Our last conference of the season was Risk at Excel London. This conference brings together a Risk Management community. It leans more toward the Internal Audit and Legal professions than other of the conferences that we have attended this month. However, there is a strong technology thread in the agenda: both from where the risks reside, and also in the mitigation tools. There is a whole category of software Reg Tech that I was not previously aware of. There was more AI in the positioning than we had at DTx or cyberExpo. The examples that I saw were actually very good. People seemed to differentiate well between a novel use of large language models and the analytics that we have always been using.
One thing that struck me as unexpected was that the vendors did not seem to make a great deal of their ability to interrogate the ERP back end. When I first entered this market, that was a very important characteristic. I saw one vendor mention the ability to interrogate Salesforce.
Procurement process though was very well represented. Supplier onboarding seemed very well represented. It seemed to cross over between ESG themes (ethical purchasing, sustainability) and information security (Information Supply Chain)
The following are some of the sessions we attended.
Policy compliance platform. Looking through your policies against laws and regs where you trade and initiate a workflow for remediation.
A talk given by Gal Ringel, CEO and co-founder, Mine. Part of the talk was about rouge IT and minimizing data landscape by pruning accounts where you only have 1 user. The methodology seemed to be to scan email meta data to find cloud based systems to which somebody had signed up, which I am not sure I fully understood.
They then talked about, Data classification. Scan the data. Meta data scan. Deep link to file or data source. They noted finding sensitive data in very unexpected places, like meeting notes containing credit card numbers
They mentioned the need under GDPR to create a record of processing activity (ROPA) and mapping what applications processes what data automatically through their Data Privacy Copilot. It got me wondering if Enterprise Resource Planning vendors create a ROPA for their customers.
Given by Thibaud Saint-Romain, Solutions Engineer, Diligent
Help companies run their risk meetings. Mentions EU AI top of schedule closely followed by UK corporate Governance Reform. A digitised risk register with Risk Controls policies and procedures relationships aligned with iso 31000. It showed some capability to align with COBIT. The processes looked very policy doc centered
Given by Barry Scannell, Partner (AI Law), William Fry LLP and Nish Imthiyaz, Global Legal Counsel – Privacy, AI, and Digital Regulations, Vodafone
The first thing to note was that the talk was standing room only. Great presenters. They noted thet the use of AI in product terminology diminishes trust in that product.

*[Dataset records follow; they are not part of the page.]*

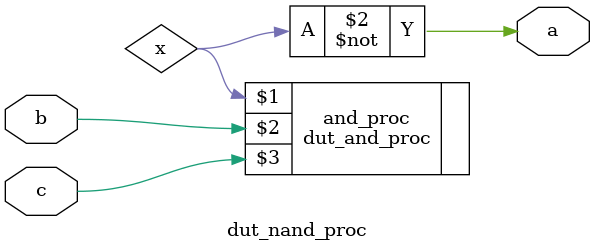
<source format=v>
/*
 Name:        merge8.11a.v
 Author:      Trevor Williams  (phase1geo@gmail.com)
 Date:        04/28/2009
 Purpose:     
*/

module main;

wire a;
reg  b, c;

initial begin
	b = 1'b0;
	c = 1'b0;
	#5;
	c = 1'b1;
end

dut_nand_proc dut( a, b, c );

initial begin
`ifdef DUMP
        $dumpfile( "merge8.11a.vcd" );
        $dumpvars( 0, main );
`endif
        #10;
        $finish;
end

endmodule

module dut_nand_proc(
  output reg  a,
  input  wire b,
  input  wire c
);

wire x;

dut_and_proc and_proc( x, b, c );

always @* begin
  a = ~x;
end

endmodule

</source>
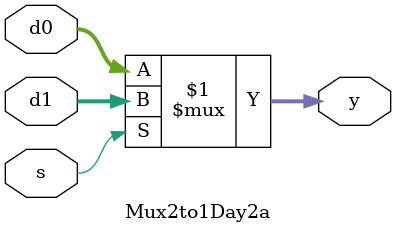
<source format=sv>
`timescale 1ns / 1ps


module Mux2to1Day2a(
input logic[3:0]d0,d1,
input logic s,
output logic[3:0] y );

assign y = s ? d1 : d0;

endmodule

</source>
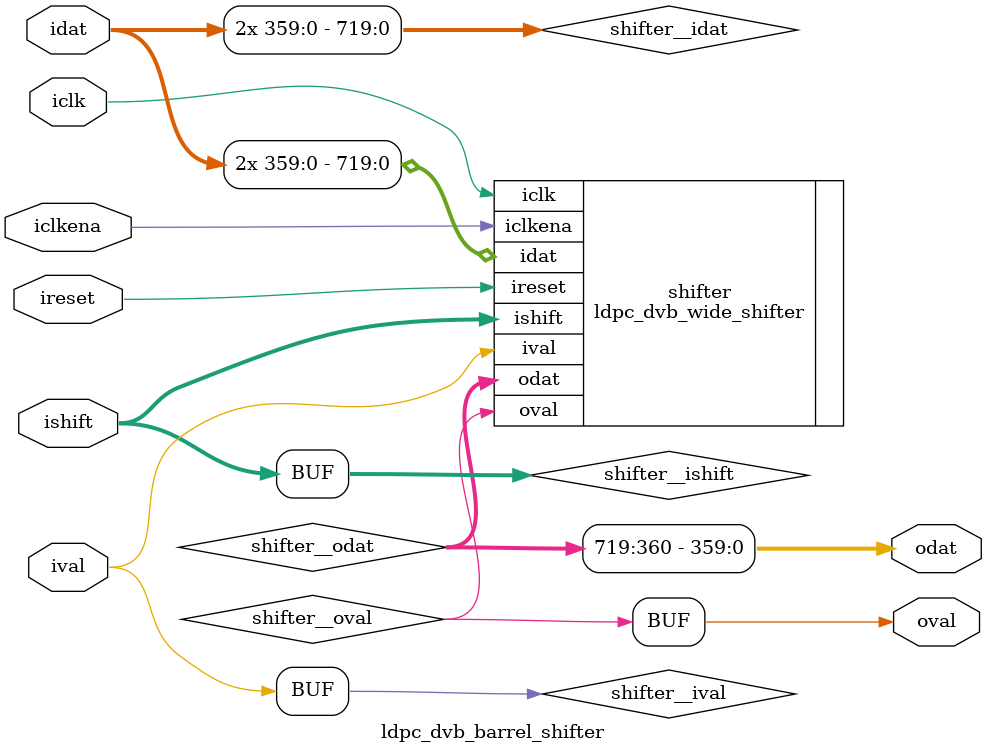
<source format=sv>
/*



  parameter int pW         = 8 ;
  parameter int pSHIFT_W   = 8 ;
  parameter bit pR_SHIFT   = 0 ;
  parameter int pPIPE_LINE = 8 ;



  logic                  ldpc_dvb_barrel_shifter__iclk    ;
  logic                  ldpc_dvb_barrel_shifter__ireset  ;
  logic                  ldpc_dvb_barrel_shifter__iclkena ;
  //
  logic                  ldpc_dvb_barrel_shifter__ival    ;
  logic       [pW-1 : 0] ldpc_dvb_barrel_shifter__idat    ;
  logic [pSHIFT_W-1 : 0] ldpc_dvb_barrel_shifter__ishift  ;
  //
  logic                  ldpc_dvb_barrel_shifter__oval    ;
  logic       [pW-1 : 0] ldpc_dvb_barrel_shifter__odat    ;



  ldpc_dvb_barrel_shifter
  #(
    .pW         ( pW         ) ,
    .pSHIFT_W   ( pSHIFT_W   ) ,
    .pR_SHIFT   ( pR_SHIFT   ) ,
    .pPIPE_LINE ( pPIPE_LINE )
  )
  ldpc_dvb_barrel_shifter
  (
    .iclk    ( ldpc_dvb_barrel_shifter__iclk    ) ,
    .ireset  ( ldpc_dvb_barrel_shifter__ireset  ) ,
    .iclkena ( ldpc_dvb_barrel_shifter__iclkena ) ,
    //
    .ival    ( ldpc_dvb_barrel_shifter__ival    ) ,
    .idat    ( ldpc_dvb_barrel_shifter__idat    ) ,
    .ishift  ( ldpc_dvb_barrel_shifter__ishift  ) ,
    //
    .oval    ( ldpc_dvb_barrel_shifter__oval    ) ,
    .odat    ( ldpc_dvb_barrel_shifter__odat    )
  );


  assign ldpc_dvb_barrel_shifter__iclk    = '0 ;
  assign ldpc_dvb_barrel_shifter__ireset  = '0 ;
  assign ldpc_dvb_barrel_shifter__iclkena = '0 ;
  assign ldpc_dvb_barrel_shifter__ival    = '0 ;
  assign ldpc_dvb_barrel_shifter__idat    = '0 ;
  assign ldpc_dvb_barrel_shifter__ishift  = '0 ;



*/

//
// Project       : ldpc DVB-S2
// Author        : Shekhalev Denis (des00)
// Workfile      : ldpc_dvb_barrel_shifter.sv
// Description   : wide bit barrel shifter
//

module ldpc_dvb_barrel_shifter
#(
  parameter int pW                          =            360 ,  // don't change
  parameter int pSHIFT_W                    = $clog2(pW + 1) ,
  //
  parameter bit pR_SHIFT                    =              0 ,  // shift direction
  //
  parameter bit [pSHIFT_W-1 : 0] pPIPE_LINE =              1    // shift edge pipeline
)
(
  iclk    ,
  ireset  ,
  iclkena ,
  //
  ival    ,
  idat    ,
  ishift  ,
  //
  oval    ,
  odat
);

  //------------------------------------------------------------------------------------------------------
  //
  //------------------------------------------------------------------------------------------------------

  input  logic                  iclk    ;
  input  logic                  ireset  ;
  input  logic                  iclkena ;
  //
  input  logic                  ival    ;
  input  logic       [pW-1 : 0] idat    ;
  input  logic [pSHIFT_W-1 : 0] ishift  ;
  //
  output logic                  oval    ;
  output logic       [pW-1 : 0] odat    ;

  //------------------------------------------------------------------------------------------------------
  //
  //------------------------------------------------------------------------------------------------------

  logic                  shifter__ival    ;
  logic     [2*pW-1 : 0] shifter__idat    ;
  logic [pSHIFT_W-1 : 0] shifter__ishift  ;
  //
  logic                  shifter__oval    ;
  logic     [2*pW-1 : 0] shifter__odat    ;

  //------------------------------------------------------------------------------------------------------
  //
  //------------------------------------------------------------------------------------------------------

  ldpc_dvb_wide_shifter
  #(
    .pW         ( 2*pW       ) ,
    .pSHIFT_W   ( pSHIFT_W   ) ,
    .pR_SHIFT   ( pR_SHIFT   ) ,
    .pPIPE_LINE ( pPIPE_LINE )
  )
  shifter
  (
    .iclk    ( iclk             ) ,
    .ireset  ( ireset           ) ,
    .iclkena ( iclkena          ) ,
    //
    .ival    ( shifter__ival    ) ,
    .idat    ( shifter__idat    ) ,
    .ishift  ( shifter__ishift  ) ,
    //
    .oval    ( shifter__oval    ) ,
    .odat    ( shifter__odat    )
  );

  assign shifter__ival   = ival;
  assign shifter__idat   = {idat, idat};
  assign shifter__ishift = ishift;

  assign oval = shifter__oval;
  assign odat = pR_SHIFT ? shifter__odat[0 +: pW] : shifter__odat[pW +: pW];

endmodule

</source>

There were some aspects of the rules that were new to me. For example, rules on AI literacy. The UK will have to comply. The presenters made a great deal of the fact that if the data is consumed within the EU or uses data of EU you need to comply with the regulations and surrounding regulations. For example, a model provider must comply with EU copywrite law.

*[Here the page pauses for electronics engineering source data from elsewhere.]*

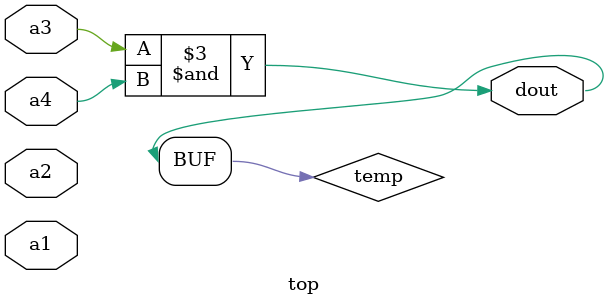
<source format=v>
module top (
input a1,a2,a3,a4,
output dout
);
  
reg temp;
    
  always@(*)
    begin
    temp = a1 & a2;
    temp = a3 & a4;
    end
  
assign dout = temp; 
  
endmodule

</source>
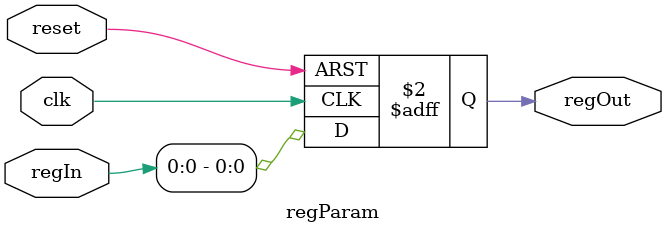
<source format=v>
`ifndef REGPARAM_H
`define REGPARAM_H

/*
normal registers without clock gating
*/

module regParam
#(
	parameter WIDTH=32
)
(
	input wire [WIDTH-1:0] regIn
	,input wire clk,reset
	,output reg regOut
);
	always @(posedge clk,posedge reset)
	begin
		if(reset)
			regOut<=0;
		else
			regOut<=regIn;
	end
endmodule

`endif //REGPARAM_H
</source>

We made the point in the Q&A that the definitions within the EU AI are very broad and may include things that folks do not think of as being an AI. We also noted that there are things in the prohibited practices that may surprise folks; for example, detecting somebody's emotional state is prohibited and yet sentiment analysis is a standard feature within marketing software.
Moderated by Paul Munson, Compliance Lead EU & UK (MLRO/CCO), Legal and Compliance, Rippling
The session was conducted as a Q&A session starting off with how is AI being used. Some pieces seemed to conflate analytics and artificial intelligence: links in fragmented datasets. hidden correlation, anomaly detection and textual analysis. However there was one example from an insurance company that I thought was very interesting. They paid a claim based on the text in the description and then found the exact same text in many subsequent claims.
They talked about doing a network analysis of connected identities that reminds me of how photographs get connected with string at a detectives desk.
When the conversation drifted towards large language models, they made the point about prompt engineering, being the new reading and writing. The more exposure I get to these systems the more I agree that the most crucial skill is learning to frame questions well.